- Darchawi Location in Tripura, India Darchawi Darchawi (India)
- Coordinates: 24°08′42″N 92°02′42″E﻿ / ﻿24.145°N 92.045°E
- Country: India
- State: Tripura
- Established: 23 January 1923

Population (2014)
- • Total: 1,433

Languages
- • Official: Darlong, Kokborok, English, Bengali
- Time zone: UTC+5:30 (IST)
- Postal code: 799264
- Vehicle registration: TR

= Darchawi =

Darchawi (Darlong for "Darchawi khua") is a village in Kumarghat Subdivision under Unakoti district of Tripura state in India. Mainly inhabited by the Darlong people of Tripura, it is also the headquarters of Kailashahar Baptist Christian Association.

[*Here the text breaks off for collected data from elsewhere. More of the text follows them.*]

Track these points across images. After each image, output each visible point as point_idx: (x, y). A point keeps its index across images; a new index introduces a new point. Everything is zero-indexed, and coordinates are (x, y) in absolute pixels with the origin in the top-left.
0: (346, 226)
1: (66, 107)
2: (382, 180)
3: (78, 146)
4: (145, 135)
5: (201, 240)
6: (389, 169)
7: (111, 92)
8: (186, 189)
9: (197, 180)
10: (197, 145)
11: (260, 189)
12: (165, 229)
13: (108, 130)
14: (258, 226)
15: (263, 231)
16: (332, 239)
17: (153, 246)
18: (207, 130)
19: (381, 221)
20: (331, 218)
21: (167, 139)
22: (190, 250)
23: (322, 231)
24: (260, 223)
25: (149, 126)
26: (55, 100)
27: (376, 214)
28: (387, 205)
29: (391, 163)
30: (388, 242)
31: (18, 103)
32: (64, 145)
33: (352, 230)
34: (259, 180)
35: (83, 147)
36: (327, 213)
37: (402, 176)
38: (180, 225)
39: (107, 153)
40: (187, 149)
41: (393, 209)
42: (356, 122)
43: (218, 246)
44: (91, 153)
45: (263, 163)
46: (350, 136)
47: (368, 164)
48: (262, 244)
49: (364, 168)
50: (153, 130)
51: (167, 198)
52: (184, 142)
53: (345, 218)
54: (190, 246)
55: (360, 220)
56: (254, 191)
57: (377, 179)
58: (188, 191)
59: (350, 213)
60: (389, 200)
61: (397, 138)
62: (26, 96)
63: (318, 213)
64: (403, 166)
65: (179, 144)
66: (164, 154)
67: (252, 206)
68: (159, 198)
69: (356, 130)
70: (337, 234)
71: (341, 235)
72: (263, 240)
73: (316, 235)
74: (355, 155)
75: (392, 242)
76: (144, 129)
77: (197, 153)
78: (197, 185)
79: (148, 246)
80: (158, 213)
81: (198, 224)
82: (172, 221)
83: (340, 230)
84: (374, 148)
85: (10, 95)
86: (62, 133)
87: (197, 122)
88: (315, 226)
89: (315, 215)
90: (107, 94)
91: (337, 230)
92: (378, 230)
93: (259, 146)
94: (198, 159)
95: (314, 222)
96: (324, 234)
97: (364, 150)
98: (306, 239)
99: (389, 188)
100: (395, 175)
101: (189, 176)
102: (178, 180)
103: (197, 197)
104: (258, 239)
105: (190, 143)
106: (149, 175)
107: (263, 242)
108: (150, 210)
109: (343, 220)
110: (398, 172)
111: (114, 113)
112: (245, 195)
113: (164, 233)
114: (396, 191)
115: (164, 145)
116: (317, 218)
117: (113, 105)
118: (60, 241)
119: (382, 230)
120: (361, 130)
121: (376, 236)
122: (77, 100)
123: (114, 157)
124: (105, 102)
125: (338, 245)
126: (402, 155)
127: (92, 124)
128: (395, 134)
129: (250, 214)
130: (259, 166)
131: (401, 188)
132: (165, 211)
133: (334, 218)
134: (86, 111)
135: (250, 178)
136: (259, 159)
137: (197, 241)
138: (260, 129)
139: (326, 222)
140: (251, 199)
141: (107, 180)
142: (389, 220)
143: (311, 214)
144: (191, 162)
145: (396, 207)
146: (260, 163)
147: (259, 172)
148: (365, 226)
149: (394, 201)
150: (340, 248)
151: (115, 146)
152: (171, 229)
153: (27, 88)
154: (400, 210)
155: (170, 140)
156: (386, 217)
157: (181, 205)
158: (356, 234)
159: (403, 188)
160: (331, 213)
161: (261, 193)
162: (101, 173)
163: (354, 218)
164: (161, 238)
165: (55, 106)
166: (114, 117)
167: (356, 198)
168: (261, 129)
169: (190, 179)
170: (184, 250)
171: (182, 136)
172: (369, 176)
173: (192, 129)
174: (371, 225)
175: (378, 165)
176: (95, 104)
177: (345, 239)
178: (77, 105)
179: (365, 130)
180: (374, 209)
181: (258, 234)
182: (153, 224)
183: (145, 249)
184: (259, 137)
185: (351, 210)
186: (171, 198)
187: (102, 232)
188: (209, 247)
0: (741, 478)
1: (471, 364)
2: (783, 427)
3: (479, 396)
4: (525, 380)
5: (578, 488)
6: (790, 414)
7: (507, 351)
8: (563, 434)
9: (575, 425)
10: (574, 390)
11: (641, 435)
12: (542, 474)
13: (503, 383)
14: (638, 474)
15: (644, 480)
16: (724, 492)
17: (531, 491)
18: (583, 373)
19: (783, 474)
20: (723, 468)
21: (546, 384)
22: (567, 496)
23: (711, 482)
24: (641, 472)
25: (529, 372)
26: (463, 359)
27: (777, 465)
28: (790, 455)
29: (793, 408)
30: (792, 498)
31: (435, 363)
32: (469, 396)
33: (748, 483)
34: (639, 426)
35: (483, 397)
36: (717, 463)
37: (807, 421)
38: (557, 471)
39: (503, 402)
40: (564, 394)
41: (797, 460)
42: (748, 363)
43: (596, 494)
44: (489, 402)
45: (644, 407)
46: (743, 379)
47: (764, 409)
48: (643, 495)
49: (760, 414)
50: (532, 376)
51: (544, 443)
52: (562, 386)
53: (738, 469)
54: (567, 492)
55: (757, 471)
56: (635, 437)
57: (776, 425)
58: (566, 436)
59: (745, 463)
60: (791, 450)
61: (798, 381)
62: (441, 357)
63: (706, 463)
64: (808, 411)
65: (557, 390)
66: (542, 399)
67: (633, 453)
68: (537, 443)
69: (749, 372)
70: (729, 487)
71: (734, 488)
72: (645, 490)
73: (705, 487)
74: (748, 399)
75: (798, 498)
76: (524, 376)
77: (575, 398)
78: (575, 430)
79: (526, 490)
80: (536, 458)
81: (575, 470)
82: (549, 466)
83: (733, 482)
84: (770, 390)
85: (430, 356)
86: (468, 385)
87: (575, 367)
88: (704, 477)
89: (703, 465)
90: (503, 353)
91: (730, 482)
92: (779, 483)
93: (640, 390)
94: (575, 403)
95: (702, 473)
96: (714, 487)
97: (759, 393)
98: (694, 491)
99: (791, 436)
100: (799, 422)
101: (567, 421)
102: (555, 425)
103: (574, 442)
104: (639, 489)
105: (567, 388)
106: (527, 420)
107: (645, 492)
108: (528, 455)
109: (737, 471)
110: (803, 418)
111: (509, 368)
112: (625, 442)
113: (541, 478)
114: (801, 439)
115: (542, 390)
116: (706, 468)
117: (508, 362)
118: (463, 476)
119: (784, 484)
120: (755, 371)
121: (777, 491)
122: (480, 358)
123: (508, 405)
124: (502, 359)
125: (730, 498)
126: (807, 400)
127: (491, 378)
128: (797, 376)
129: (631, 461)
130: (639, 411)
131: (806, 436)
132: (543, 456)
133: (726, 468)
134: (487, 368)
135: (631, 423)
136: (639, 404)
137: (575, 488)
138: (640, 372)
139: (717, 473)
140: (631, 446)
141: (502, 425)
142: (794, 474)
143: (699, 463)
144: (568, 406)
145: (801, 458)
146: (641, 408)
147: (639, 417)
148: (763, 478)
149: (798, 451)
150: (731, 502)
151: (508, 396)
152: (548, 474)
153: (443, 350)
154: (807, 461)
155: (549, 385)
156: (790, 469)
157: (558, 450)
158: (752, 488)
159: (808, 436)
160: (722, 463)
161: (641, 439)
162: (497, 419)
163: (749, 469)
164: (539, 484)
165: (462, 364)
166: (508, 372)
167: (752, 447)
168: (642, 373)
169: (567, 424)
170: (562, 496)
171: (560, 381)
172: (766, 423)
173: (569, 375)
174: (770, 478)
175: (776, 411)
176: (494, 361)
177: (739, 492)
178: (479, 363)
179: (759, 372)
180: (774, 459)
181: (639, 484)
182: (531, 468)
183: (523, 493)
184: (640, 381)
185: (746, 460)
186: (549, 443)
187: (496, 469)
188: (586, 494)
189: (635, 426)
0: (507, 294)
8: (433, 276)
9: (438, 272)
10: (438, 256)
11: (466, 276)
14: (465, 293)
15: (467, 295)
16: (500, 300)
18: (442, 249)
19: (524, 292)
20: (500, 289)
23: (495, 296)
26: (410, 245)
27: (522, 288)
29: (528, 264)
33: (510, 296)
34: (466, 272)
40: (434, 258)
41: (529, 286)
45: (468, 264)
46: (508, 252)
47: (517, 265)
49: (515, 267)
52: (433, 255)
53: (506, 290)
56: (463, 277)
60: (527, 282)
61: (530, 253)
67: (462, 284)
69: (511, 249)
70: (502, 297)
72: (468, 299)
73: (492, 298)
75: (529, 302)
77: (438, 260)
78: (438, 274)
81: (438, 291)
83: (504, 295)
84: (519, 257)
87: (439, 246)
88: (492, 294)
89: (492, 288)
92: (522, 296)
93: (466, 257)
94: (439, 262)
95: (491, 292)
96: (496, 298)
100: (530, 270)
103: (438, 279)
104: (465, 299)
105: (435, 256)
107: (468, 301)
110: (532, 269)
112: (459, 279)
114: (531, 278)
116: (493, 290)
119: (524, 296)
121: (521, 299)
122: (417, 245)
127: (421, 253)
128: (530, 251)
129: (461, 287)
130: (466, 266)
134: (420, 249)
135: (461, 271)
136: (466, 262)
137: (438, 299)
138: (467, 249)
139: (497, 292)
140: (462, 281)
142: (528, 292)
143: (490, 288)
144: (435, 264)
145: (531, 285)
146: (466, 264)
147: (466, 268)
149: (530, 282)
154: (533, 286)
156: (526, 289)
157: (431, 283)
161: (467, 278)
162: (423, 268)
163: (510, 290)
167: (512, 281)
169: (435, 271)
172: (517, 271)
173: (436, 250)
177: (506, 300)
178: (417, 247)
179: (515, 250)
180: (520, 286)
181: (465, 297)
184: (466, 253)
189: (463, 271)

It has a Bengali medium senior basic school and an English medium school, "Darchawi Christian High School" established in 1974.

==Emergence of the village==
Prior to the establishment of Darchawi, the Darlong people resided in the western side of Deo river (Nelkang tuipui), Ramdingpa's village and Lalvana's village. The establishment of Darchawi village can be attributed to evangelist Zatuaha's prayer of establishing a Christian village for the Darlong people who were driven out of Saidara Khua by their Chief for embracing Christianity. Evangelist Zatuaha and six other Darlongs from Saidara Khua wandered to find a suitable place. They finally halted at this location on 23 January 1923, and named it 'Darchawi' (literally meaning 'raise the bells'). Over a period of 90 years, a sea change has taken place as people from different communities such as the Darlong, Tripuri, Garo, Lushai, Bengali, etc. irrespective of caste or creed settled here.

==Economic activities and pineapple cultivation in earlier times==
Oranges were cultivated until the year 1937 AD. It was said that each tree bore fruits so abundantly that trees could not sustain without support. They were commercially grown for traders mainly from Kailashahar. The dependency of the villagers on jhum cultivation immediately stopped. The cultivation of pineapple started from 1937 AD. The production was around 2 million units per annum during the peak production years between 1955 AD and 1982 AD. There was huge wastage due to insufficient processing technologies during that period. Pineapple cultivation has contributed much to their well being and improved quality of life.
In recent years, a majority of the population of the village has switched over to rubber plantations. Education has also brought a major transition in the day to day activities of the village people since a major population are engaged in government and public services for their livelihood and well-being.